ASSIGNMENT: Determine the number of lines in the following entries that hold the word "fluid". Give only that number.

####################

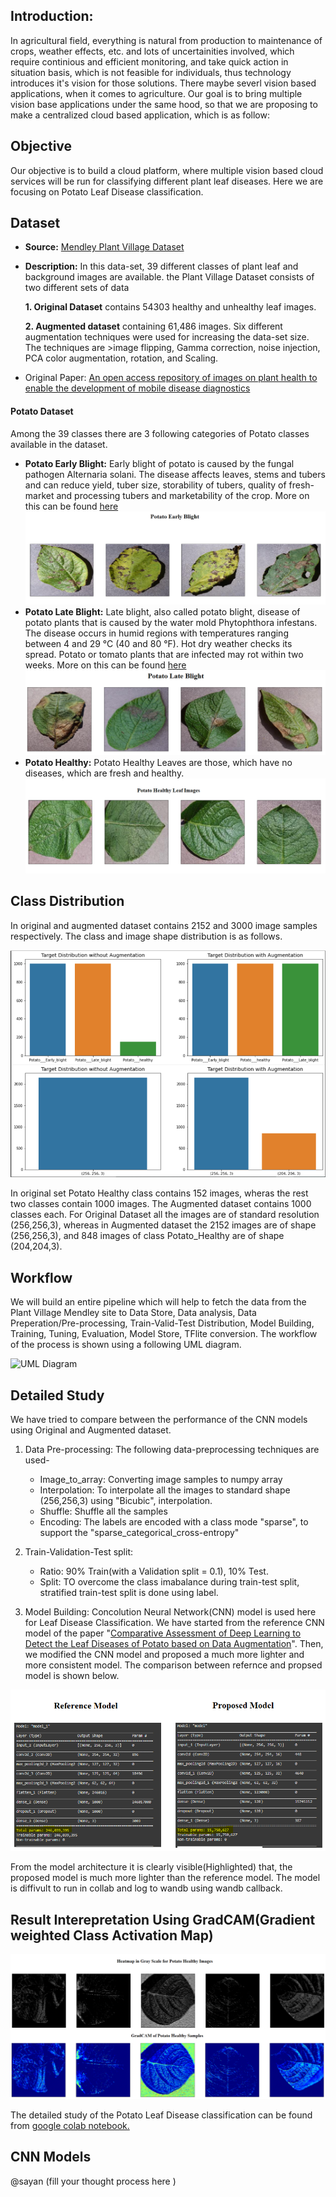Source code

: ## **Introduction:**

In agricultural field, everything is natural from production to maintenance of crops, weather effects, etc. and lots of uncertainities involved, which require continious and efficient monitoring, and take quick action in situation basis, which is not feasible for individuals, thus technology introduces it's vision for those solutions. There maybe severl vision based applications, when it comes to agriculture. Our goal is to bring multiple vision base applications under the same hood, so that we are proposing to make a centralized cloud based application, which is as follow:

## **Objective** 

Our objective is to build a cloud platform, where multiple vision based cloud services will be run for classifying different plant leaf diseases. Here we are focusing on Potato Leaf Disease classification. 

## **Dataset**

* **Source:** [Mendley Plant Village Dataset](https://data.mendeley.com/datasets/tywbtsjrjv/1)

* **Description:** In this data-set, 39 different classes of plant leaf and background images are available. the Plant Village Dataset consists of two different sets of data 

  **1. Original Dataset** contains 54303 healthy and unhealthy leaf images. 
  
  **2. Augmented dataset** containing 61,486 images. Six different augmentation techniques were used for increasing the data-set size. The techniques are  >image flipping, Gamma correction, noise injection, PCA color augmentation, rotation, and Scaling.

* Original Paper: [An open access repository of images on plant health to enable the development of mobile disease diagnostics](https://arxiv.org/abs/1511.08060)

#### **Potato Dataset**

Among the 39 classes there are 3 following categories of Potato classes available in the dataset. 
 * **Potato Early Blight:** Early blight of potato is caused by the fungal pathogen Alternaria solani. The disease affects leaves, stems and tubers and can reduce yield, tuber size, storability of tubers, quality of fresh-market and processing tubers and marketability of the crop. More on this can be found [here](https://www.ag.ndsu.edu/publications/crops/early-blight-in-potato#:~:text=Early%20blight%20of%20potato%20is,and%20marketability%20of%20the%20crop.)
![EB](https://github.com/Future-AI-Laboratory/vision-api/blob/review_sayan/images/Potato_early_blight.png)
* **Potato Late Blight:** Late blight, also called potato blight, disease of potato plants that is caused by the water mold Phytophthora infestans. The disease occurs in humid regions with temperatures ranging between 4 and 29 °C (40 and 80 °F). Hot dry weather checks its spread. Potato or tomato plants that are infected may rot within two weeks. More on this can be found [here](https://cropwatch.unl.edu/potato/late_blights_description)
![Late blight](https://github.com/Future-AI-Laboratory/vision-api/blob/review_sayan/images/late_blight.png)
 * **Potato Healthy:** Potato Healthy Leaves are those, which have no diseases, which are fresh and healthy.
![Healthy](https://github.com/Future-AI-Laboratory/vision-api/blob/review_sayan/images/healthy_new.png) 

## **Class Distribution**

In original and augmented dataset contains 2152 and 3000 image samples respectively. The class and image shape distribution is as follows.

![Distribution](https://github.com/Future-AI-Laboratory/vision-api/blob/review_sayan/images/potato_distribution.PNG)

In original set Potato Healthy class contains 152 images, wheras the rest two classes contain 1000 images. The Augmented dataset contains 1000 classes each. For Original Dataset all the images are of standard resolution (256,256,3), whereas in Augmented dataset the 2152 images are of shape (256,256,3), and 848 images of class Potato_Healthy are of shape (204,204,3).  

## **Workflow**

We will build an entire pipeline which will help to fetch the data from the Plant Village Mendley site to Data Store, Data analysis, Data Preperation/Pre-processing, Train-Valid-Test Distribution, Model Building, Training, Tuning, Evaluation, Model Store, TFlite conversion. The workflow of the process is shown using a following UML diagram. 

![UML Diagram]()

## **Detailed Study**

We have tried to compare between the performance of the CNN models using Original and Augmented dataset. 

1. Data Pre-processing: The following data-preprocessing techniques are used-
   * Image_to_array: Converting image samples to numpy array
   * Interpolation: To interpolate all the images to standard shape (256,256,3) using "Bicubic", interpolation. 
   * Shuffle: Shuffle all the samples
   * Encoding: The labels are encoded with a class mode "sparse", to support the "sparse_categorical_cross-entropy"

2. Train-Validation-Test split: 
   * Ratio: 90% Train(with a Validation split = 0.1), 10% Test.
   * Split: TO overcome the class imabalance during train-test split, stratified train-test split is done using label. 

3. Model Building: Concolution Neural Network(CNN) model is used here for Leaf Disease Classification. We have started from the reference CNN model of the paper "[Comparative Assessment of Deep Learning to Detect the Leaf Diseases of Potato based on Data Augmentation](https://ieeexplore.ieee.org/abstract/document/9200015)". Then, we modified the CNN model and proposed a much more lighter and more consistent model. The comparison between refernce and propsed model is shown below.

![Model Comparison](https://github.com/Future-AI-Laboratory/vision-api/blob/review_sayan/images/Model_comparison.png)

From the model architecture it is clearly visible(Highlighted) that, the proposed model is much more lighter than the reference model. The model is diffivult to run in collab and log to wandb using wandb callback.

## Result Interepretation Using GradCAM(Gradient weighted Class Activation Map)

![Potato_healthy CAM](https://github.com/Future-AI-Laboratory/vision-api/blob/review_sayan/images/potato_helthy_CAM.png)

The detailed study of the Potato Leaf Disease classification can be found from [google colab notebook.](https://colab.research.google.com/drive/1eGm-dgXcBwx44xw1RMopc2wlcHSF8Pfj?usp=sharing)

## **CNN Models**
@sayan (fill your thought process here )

####################

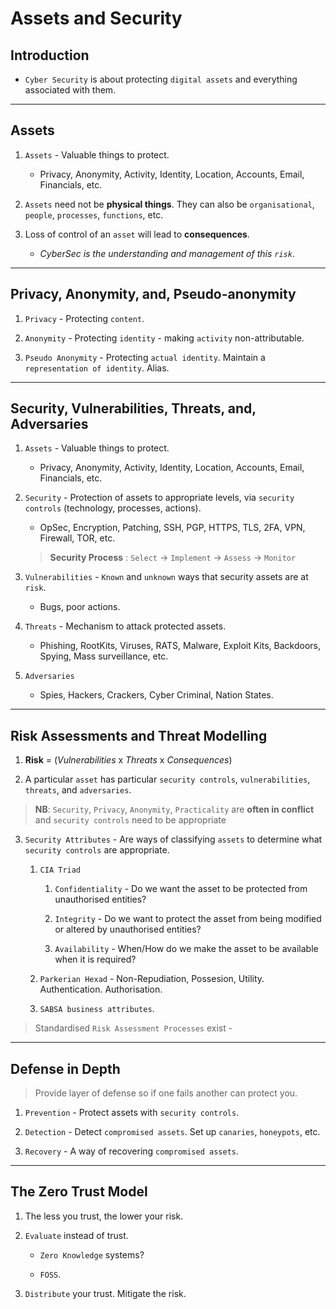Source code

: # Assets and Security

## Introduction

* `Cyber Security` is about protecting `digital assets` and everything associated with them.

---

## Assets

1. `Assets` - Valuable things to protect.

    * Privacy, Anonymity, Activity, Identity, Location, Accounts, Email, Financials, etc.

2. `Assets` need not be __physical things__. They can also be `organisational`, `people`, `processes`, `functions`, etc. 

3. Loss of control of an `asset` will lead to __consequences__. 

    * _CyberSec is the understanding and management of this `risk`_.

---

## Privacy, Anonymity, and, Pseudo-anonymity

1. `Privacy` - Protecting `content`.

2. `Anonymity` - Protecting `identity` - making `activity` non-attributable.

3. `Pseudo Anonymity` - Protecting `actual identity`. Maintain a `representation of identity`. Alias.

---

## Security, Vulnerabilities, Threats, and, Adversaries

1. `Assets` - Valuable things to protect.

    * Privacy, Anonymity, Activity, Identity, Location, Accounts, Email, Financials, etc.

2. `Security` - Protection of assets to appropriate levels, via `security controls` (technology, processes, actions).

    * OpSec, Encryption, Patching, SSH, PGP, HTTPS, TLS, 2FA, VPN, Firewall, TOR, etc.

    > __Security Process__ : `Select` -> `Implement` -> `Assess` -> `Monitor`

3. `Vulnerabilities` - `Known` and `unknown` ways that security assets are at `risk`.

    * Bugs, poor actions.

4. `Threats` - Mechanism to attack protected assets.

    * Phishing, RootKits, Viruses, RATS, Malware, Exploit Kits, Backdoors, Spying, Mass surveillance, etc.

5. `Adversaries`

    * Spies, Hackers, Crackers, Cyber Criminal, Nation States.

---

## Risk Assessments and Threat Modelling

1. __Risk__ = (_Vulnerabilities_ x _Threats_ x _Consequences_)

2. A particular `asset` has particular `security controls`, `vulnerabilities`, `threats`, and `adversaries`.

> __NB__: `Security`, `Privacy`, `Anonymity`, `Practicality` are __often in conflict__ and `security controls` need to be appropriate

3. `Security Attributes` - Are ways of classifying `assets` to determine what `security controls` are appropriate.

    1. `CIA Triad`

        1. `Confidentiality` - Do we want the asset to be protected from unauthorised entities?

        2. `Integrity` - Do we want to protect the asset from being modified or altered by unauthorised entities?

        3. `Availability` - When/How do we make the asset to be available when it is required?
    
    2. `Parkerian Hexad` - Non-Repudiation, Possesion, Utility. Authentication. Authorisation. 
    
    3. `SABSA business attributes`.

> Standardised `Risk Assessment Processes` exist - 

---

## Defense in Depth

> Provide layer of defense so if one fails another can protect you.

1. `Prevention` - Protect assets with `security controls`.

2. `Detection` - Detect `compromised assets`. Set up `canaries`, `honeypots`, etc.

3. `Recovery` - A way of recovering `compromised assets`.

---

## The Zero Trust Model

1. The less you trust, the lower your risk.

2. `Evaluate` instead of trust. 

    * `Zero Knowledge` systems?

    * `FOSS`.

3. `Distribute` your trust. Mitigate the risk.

####################

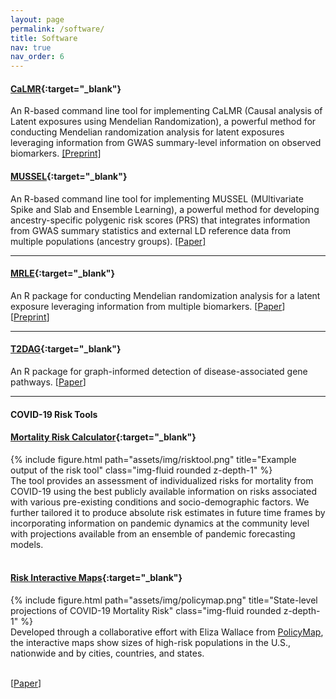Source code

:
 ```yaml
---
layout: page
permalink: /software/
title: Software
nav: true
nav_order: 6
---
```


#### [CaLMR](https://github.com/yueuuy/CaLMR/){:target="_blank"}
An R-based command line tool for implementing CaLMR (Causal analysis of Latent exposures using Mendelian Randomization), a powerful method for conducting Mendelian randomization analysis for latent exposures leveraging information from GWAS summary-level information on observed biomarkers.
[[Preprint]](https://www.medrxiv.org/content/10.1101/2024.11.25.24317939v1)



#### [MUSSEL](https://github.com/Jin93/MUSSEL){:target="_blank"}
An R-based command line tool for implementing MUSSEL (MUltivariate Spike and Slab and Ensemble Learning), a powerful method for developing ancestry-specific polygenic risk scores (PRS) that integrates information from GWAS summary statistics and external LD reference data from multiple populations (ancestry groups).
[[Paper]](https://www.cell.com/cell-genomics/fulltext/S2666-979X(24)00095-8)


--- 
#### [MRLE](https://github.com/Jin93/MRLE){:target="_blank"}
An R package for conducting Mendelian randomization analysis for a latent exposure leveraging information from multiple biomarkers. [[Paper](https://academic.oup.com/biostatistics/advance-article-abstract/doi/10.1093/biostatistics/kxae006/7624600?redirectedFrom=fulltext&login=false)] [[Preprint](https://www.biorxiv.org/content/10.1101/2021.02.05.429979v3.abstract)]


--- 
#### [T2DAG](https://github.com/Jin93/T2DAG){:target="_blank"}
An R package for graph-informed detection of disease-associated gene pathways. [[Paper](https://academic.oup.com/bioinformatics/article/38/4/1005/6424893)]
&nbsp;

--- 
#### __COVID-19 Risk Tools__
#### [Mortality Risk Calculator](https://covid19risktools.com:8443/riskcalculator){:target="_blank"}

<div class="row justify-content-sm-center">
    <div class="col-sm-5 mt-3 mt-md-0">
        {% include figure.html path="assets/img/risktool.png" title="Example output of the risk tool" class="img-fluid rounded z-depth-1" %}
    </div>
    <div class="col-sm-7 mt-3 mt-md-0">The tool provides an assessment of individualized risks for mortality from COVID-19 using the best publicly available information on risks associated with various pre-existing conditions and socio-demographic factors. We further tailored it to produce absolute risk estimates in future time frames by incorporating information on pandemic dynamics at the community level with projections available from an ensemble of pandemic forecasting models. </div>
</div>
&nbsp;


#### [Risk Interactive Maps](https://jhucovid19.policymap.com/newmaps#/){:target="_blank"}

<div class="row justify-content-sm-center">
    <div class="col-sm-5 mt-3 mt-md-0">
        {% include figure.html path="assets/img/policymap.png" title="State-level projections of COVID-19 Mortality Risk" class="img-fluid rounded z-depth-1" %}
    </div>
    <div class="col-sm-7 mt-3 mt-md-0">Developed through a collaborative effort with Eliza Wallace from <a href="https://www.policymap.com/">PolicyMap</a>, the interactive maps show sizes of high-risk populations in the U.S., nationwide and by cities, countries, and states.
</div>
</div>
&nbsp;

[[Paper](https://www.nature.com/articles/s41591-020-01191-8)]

####################

SOLUTION FOR THIS TASK: 2